Problem requirements:
According to the film review, how are the questions posed to the subjects shown in the short stories?

Extracted text:
----

24 February 2010
Brief Interviews with Hideous Men (2009)
It’s been awhile since I read the collection of Wallace’s short stories, but I don’t remember being quite as appalled as I was by the film’s distillation of these short stories. In the book, they’re tempered by other stories and so maybe that’s why they seemed so awful in the movie, but the real destructive jab to Wallace’s short stories and “hideous” subjects is very simple: the movie needed a reason to exist. The short stories have all presence of the questioner and the reason for the questions edited out. Questions posed to the subjects that make them muse on their hideous traits (usually sexual, sometimes personal, or historical) are represented by a simple “Q”. The movie not only gives an emotional space for the questions (I don’t believe we ever actually hear them but she’s there, and occasionally, even emoting!), but gives us an entire framework to justify the questioning, which attempts to align it with a philosophy that may have been implied in the stories but did not lurk at every corner, and that is the ominous specter of Academia. There’s no way to avoid it – David Foster Wallace’s writing reeks of intelligence, but it subsequently doesn’t adequately reflect a polyphony of voices the way a good play would. Witness the dualism that he constantly employs in his fiction from The Broom of the System through Oblivion, where nothing is simply what it is, but rather a clash of often competing descriptions: whether it’s a premise or an axiom, but not both. Whether it’s velcro or tape, and yet there they are. These are of course minute examples of a towering short coming in his fiction that I assume isn’t all that towering, but it’s something I’ve come to see more and more as I’ve continued to read him. And while this guy might spatter Czech in his dialogue, and that guy might speak lucidly of masturbation, they’re all circumnavigating the thing itself with this incredibly precise vagueness. Which is to say they all sound more or less the same, particularly when you read one after the other (hence the other stories breaking these up, I suspect).

----

Listing excerpted from a collection

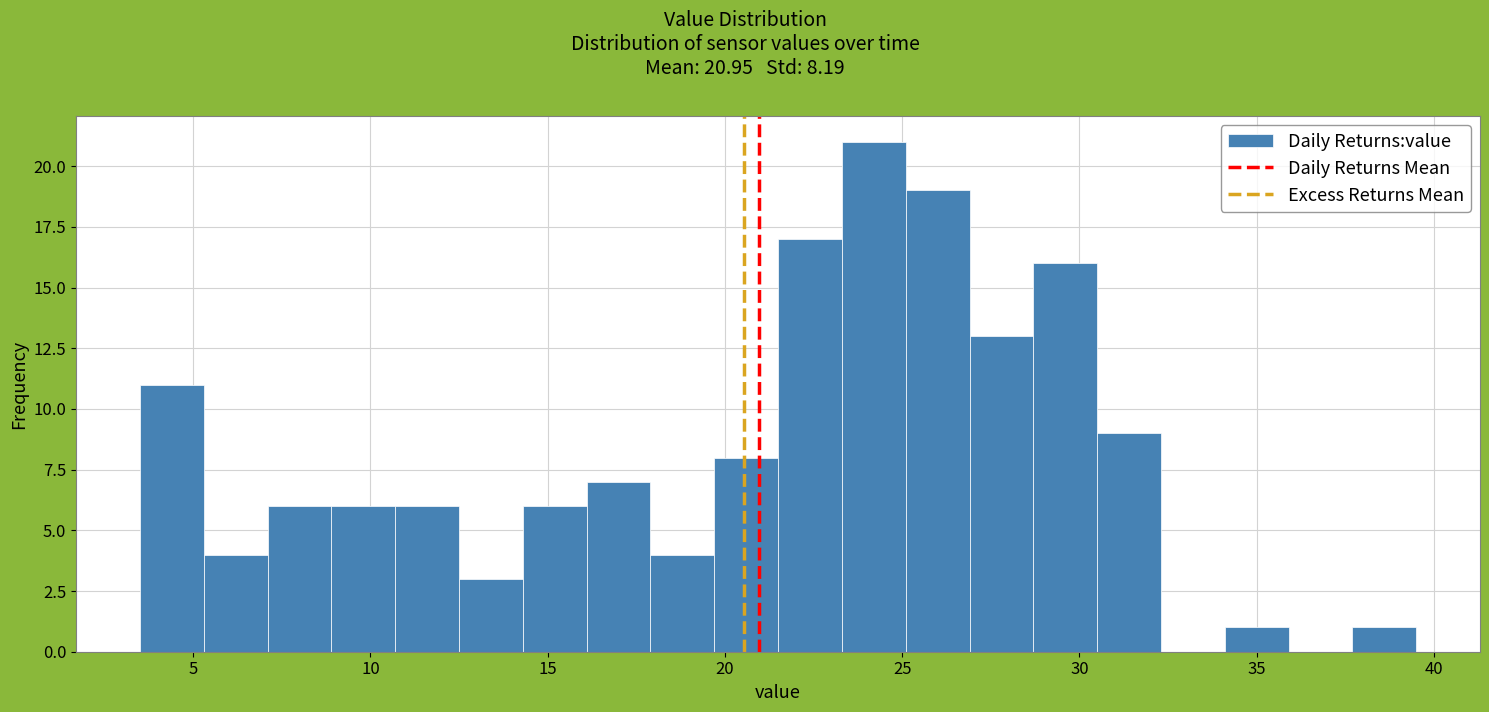

Read against the x-axis, roughly where is the centre of the tallest bar?

24.0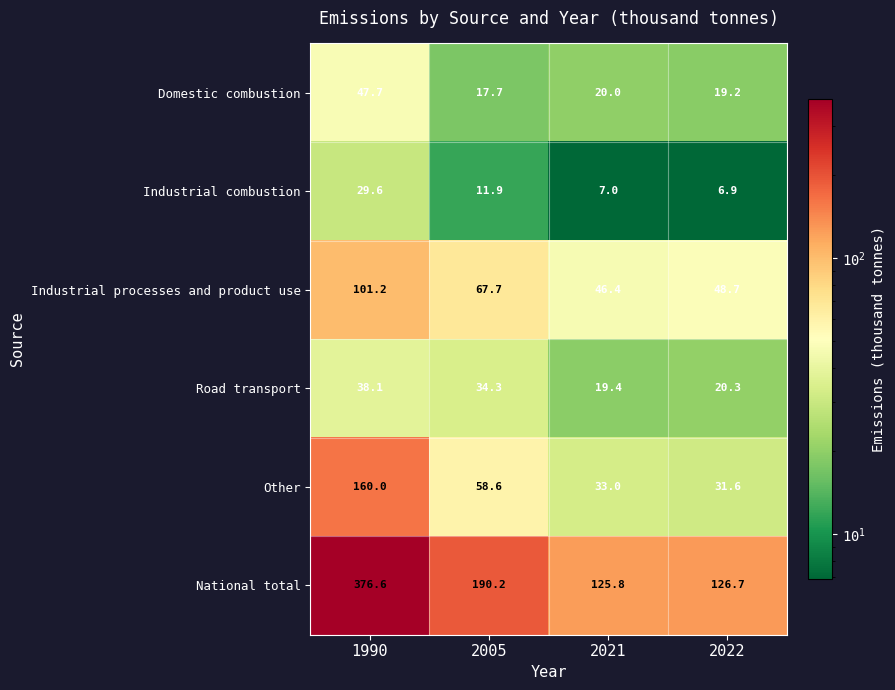

At 2005, list the series in order from smallest to largest.

Industrial combustion, Domestic combustion, Road transport, Other, Industrial processes and product use, National total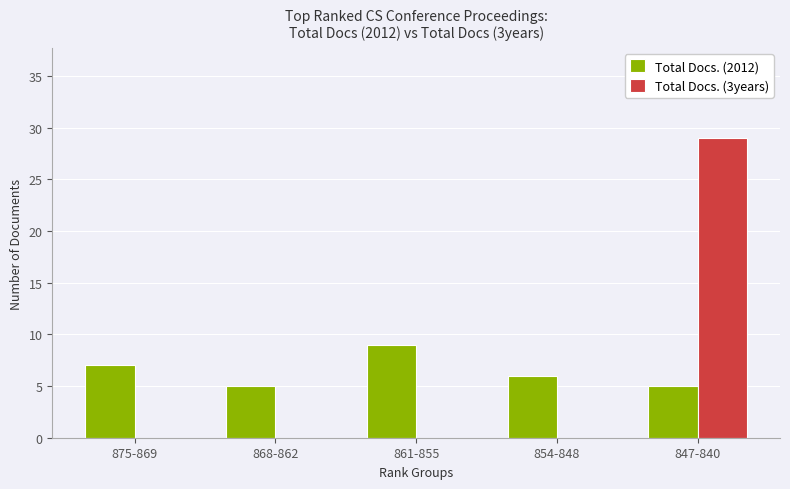

What is the highest value of the Total Docs. (3years) series?

29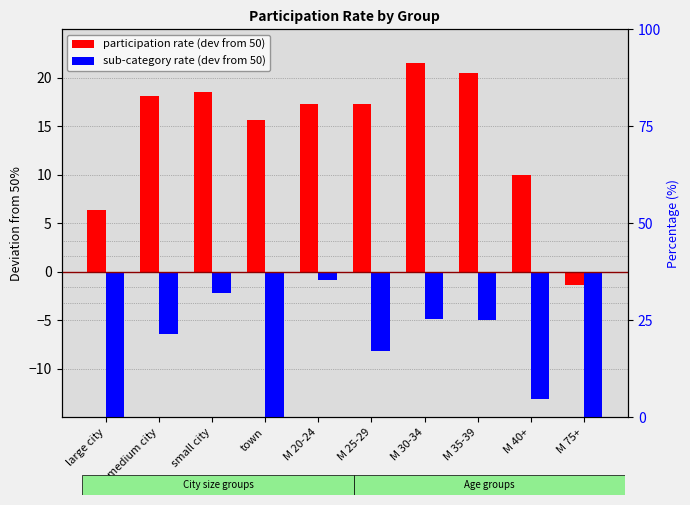

The participation rate (dev from 50) series shows -1.3 at M 75+. True or false?

True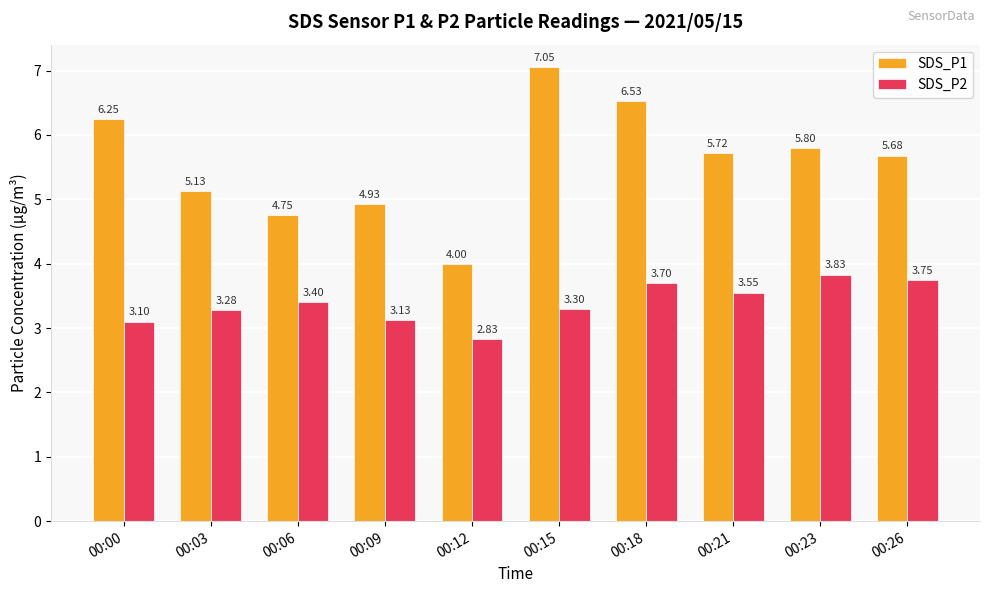

Between 00:09 and 00:15, which series saw the biggest shift?

SDS_P1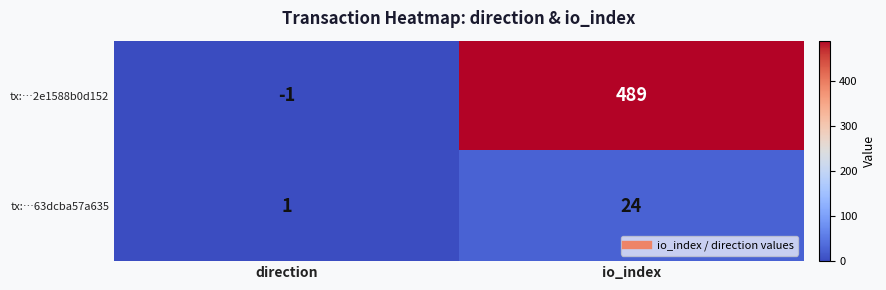

What is the spread (max minus min) of values at direction?

2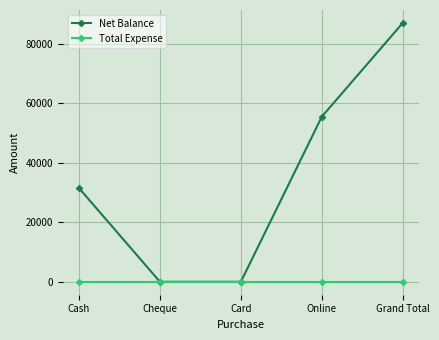

The value of Net Balance at Grand Total is 87000. True or false?

True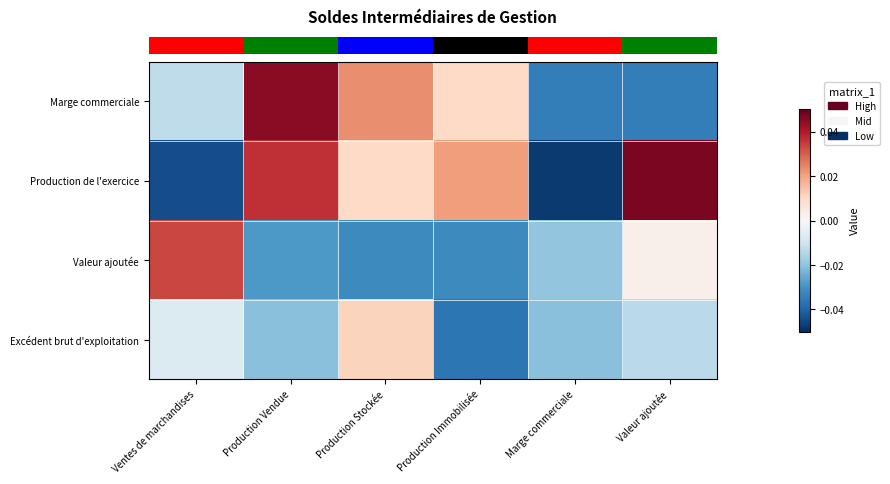

At how many categories does at least one series exceed 0?

5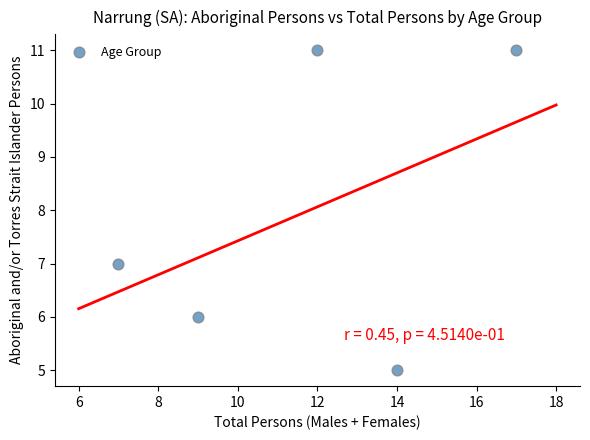

What Y value in the scatter plot is closest to 8?

7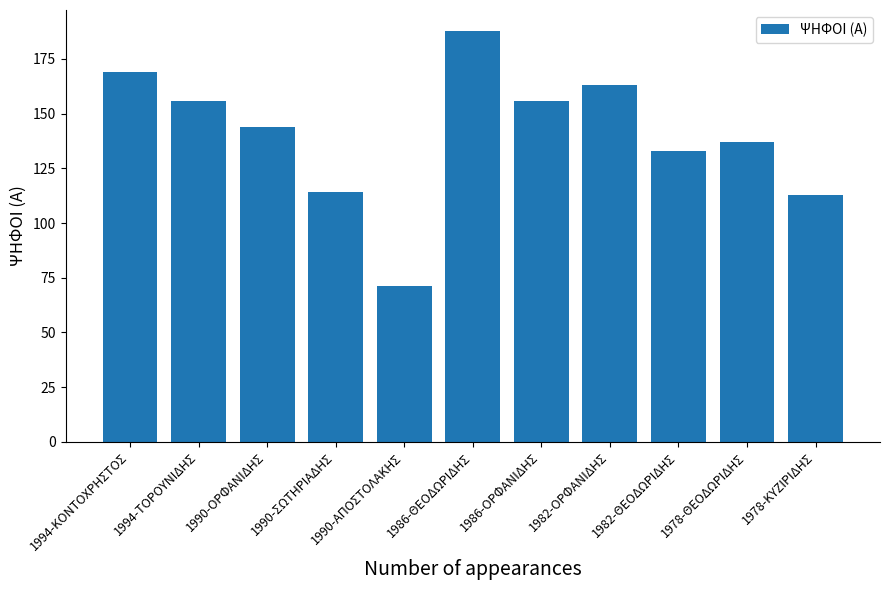

Reading right to left, extract all data points from this chart.

1978-ΚΥΖΙΡΙΔΗΣ=113	1978-ΘΕΟΔΩΡΙΔΗΣ=137	1982-ΘΕΟΔΩΡΙΔΗΣ=133	1982-ΟΡΦΑΝΙΔΗΣ=163	1986-ΟΡΦΑΝΙΔΗΣ=156	1986-ΘΕΟΔΩΡΙΔΗΣ=188	1990-ΑΠΟΣΤΟΛΑΚΗΣ=71	1990-ΣΩΤΗΡΙΑΔΗΣ=114	1990-ΟΡΦΑΝΙΔΗΣ=144	1994-ΤΟΡΟΥΝΙΔΗΣ=156	1994-ΚΟΝΤΟΧΡΗΣΤΟΣ=169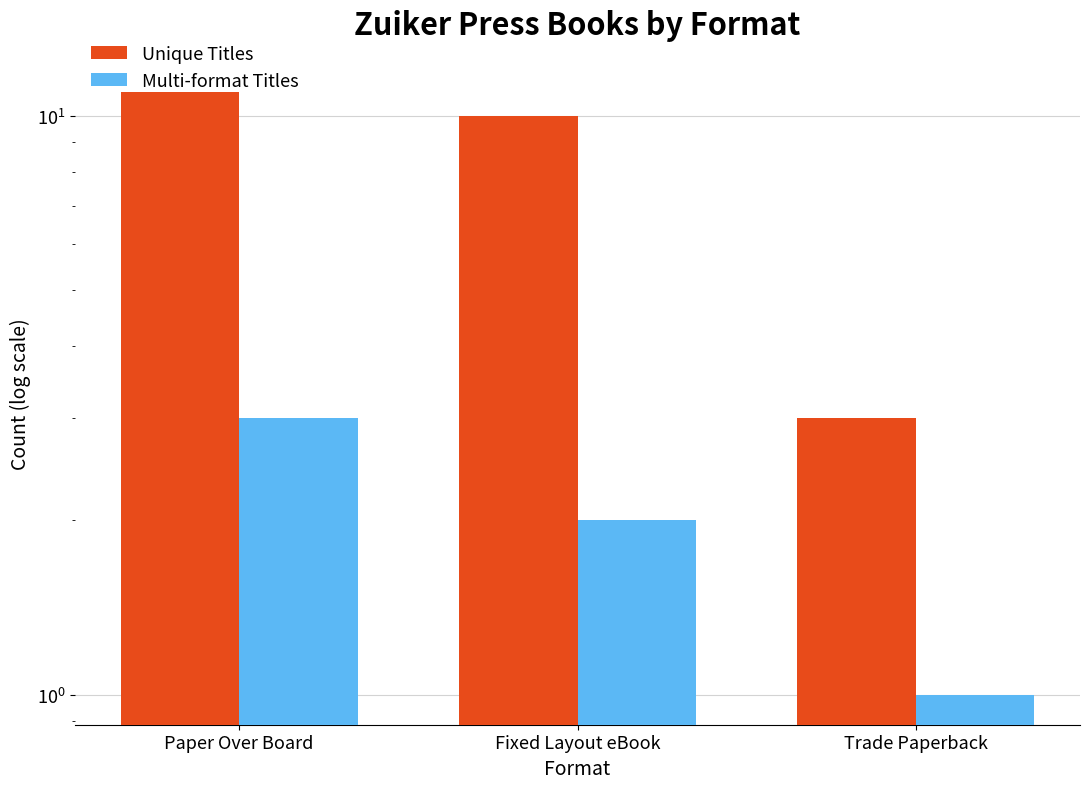

What is the label of the 1st bar from the left?

Paper Over Board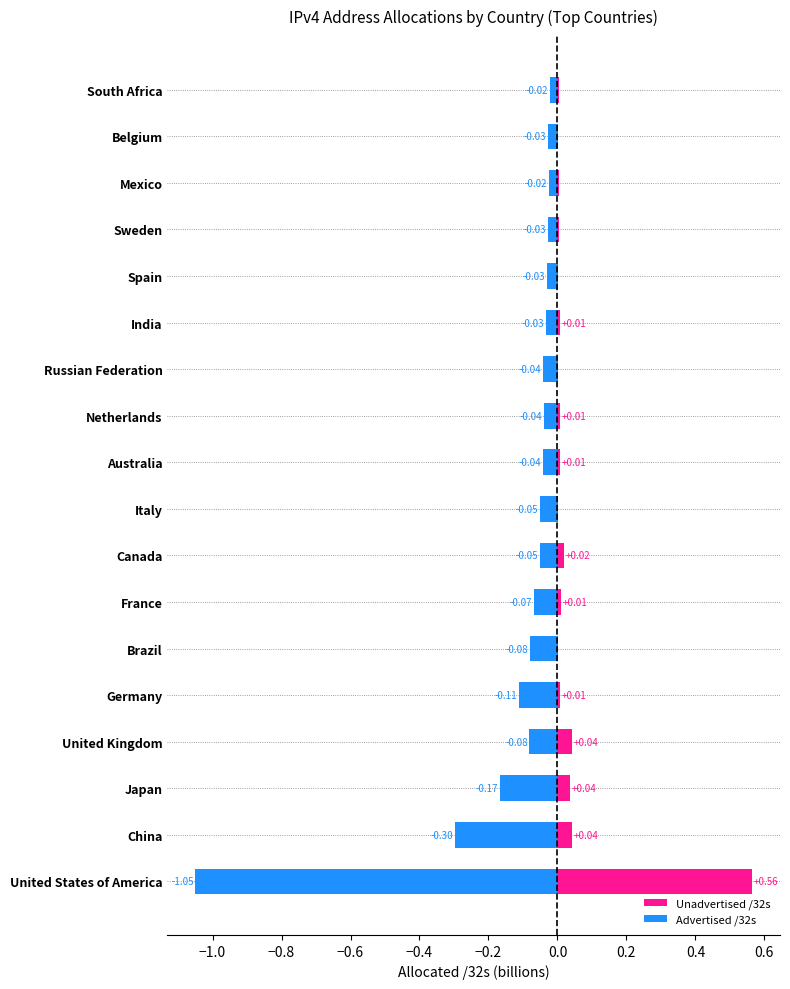

The Unadvertised /32s series shows 0.8 at United States of America. True or false?

False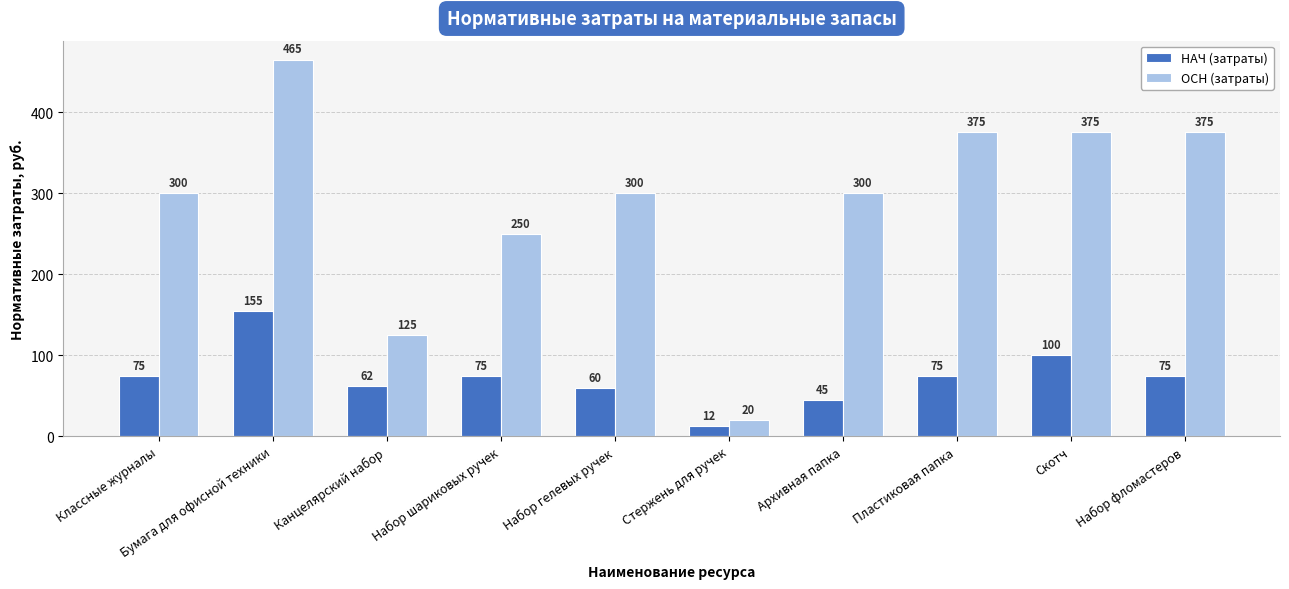

Which category has the lowest value in the ОСН (затраты) series?

Стержень для ручек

----

Task answer:
By a simple "Q".